Her work often deals with transitory themes, as in "Picknick der Friseure", in a comical, but nevertheless thrilling way, which make her stories seem to be absurd. She also uses the technique of quotation for her novels, as in "Johanna", where she reconstructs the story of Joan of Arc using official case records. As a relatively young, successful and female writer, she belongs to a group of writers which literary criticism calls the "Fräuleinwunder".
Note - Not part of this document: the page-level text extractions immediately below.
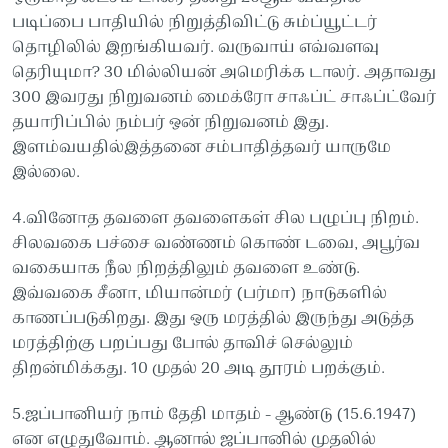
படிப்பை பாதியில் நிறுத்திவிட்டு சும்ப்யூட்டர்
தொழிலில் இறங்கியவர். வருவாய் எவ்வளவு
தெரியுமா? 30 மில்லியன் அமெரிக்க டாலர். அதாவது
300 இவரது நிறுவனம் மைக்ரோ சாஃப்ட் சாஃப்ட்வேர்
தயாரிப்பில் நம்பர் ஒன் நிறுவனம் இது.
இளம்வயதில்இத்தனை சம்பாதித்தவர் யாருமே
இல்லை.
4.வினோத தவளை தவளைகள் சில பழுப்பு நிறம்.
சிலவகை பச்சை வண்ணம் கொண் டவை, அபூர்வ
வகையாக நீல நிறத்திலும் தவளை உண்டு.
இவ்வகை சீனா, மியான்மர் (பர்மா) நாடுகளில்
காணப்படுகிறது. இது ஒரு மரத்தில் இருந்து அடுத்த
மரத்திற்கு பறப்பது போல் தாவிச் செல்லும்
திறன்மிக்கது. 10 முதல் 20 அடி தூரம் பறக்கும்.
5.ஜப்பானியர் நாம் தேதி மாதம் - ஆண்டு (15.6.1947)
என எழுதுவோம். ஆனால் ஜப்பானில் முதலில்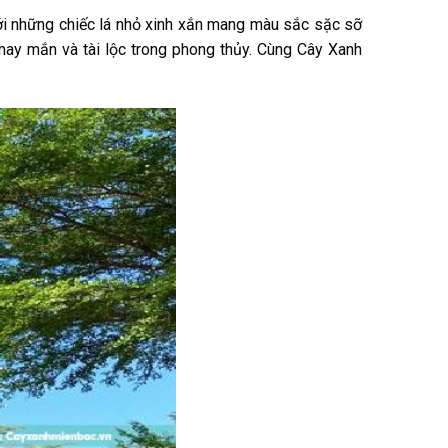
với những chiếc lá nhỏ xinh xắn mang màu sắc sặc sỡ
ay mắn và tài lộc trong phong thủy. Cùng Cây Xanh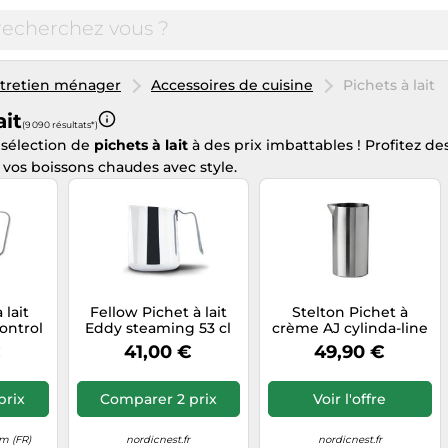
entretien ménager
Accessoires de cuisine
Pichets à lait
ait
(9 090 résultats*)
 sélection de
pichets à lait
à des prix imbattables ! Profitez de
 vos boissons chaudes avec style.
 lait
Fellow Pichet à lait
Stelton Pichet à
ontrol
Eddy steaming 53 cl
crème AJ cylinda-line
cier
Polished steel
15 cier inoxydable
€
41,00 €
49,90 €
e
prix
Comparer 2 prix
Voir l'offre
m (FR)
nordicnest.fr
nordicnest.fr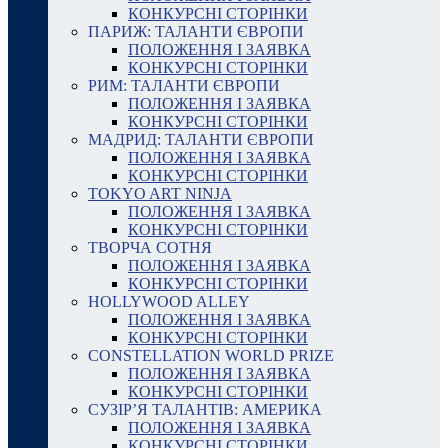
КОНКУРСНІ СТОРІНКИ
ПАРИЖ: ТАЛАНТИ ЄВРОПИ
ПОЛОЖЕННЯ І ЗАЯВКА
КОНКУРСНІ СТОРІНКИ
РИМ: ТАЛАНТИ ЄВРОПИ
ПОЛОЖЕННЯ І ЗАЯВКА
КОНКУРСНІ СТОРІНКИ
МАДРИД: ТАЛАНТИ ЄВРОПИ
ПОЛОЖЕННЯ І ЗАЯВКА
КОНКУРСНІ СТОРІНКИ
TOKYO ART NINJA
ПОЛОЖЕННЯ І ЗАЯВКА
КОНКУРСНІ СТОРІНКИ
ТВОРЧА СОТНЯ
ПОЛОЖЕННЯ І ЗАЯВКА
КОНКУРСНІ СТОРІНКИ
HOLLYWOOD ALLEY
ПОЛОЖЕННЯ І ЗАЯВКА
КОНКУРСНІ СТОРІНКИ
CONSTELLATION WORLD PRIZE
ПОЛОЖЕННЯ І ЗАЯВКА
КОНКУРСНІ СТОРІНКИ
СУЗІР’Я ТАЛАНТІВ: АМЕРИКА
ПОЛОЖЕННЯ І ЗАЯВКА
КОНКУРСНІ СТОРІНКИ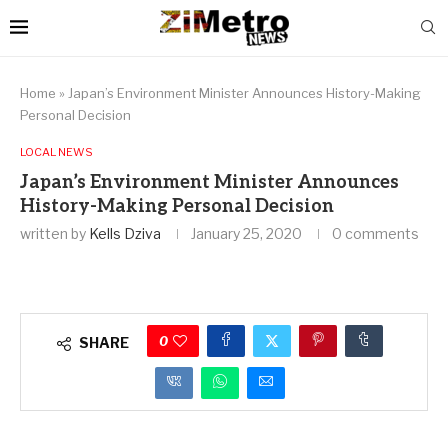
Home
»
Japan’s Environment Minister Announces History-Making
Personal Decision
LOCAL NEWS
Japan’s Environment Minister Announces
History-Making Personal Decision
written by
Kells Dziva
January 25, 2020
0 comments
0
SHARE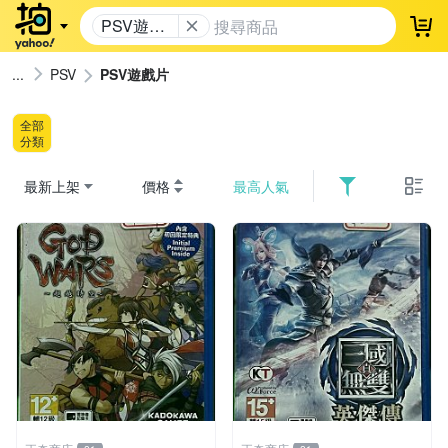
PSV遊戲
登
片
PSV
PSV遊戲片
全部
分類
最新上架
價格
最高人氣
For her work as a writer she received the following awards: in 1994 Alfred-Döblin-Stipendium (a scholarship), in 1996 Aspekte-Literaturpreis and the Ernst-Willner-Preis at the Festival of German-Language Literature in Klagenfurt, in 1997 the Rauriser Literaturpreis, in 2004 the Nicolas Born-Preis des Landes Niedersachsen, the Heimito von Doderer-Literaturpreis and the Spycher: Literaturpreis Leuk, in 2005 the Brüder-Grimm-Preis der Stadt Hanau. In 2005 she also held the Poetikdozentur: junge Autoren der Fachhochschule Wiesbaden. In 2007 she received Literaturpreis der Stadt Bremen and the Roswitha-Preis. In 2008 Hoppe held the Bert Brecht Gastprofessur at the University of Augsburg.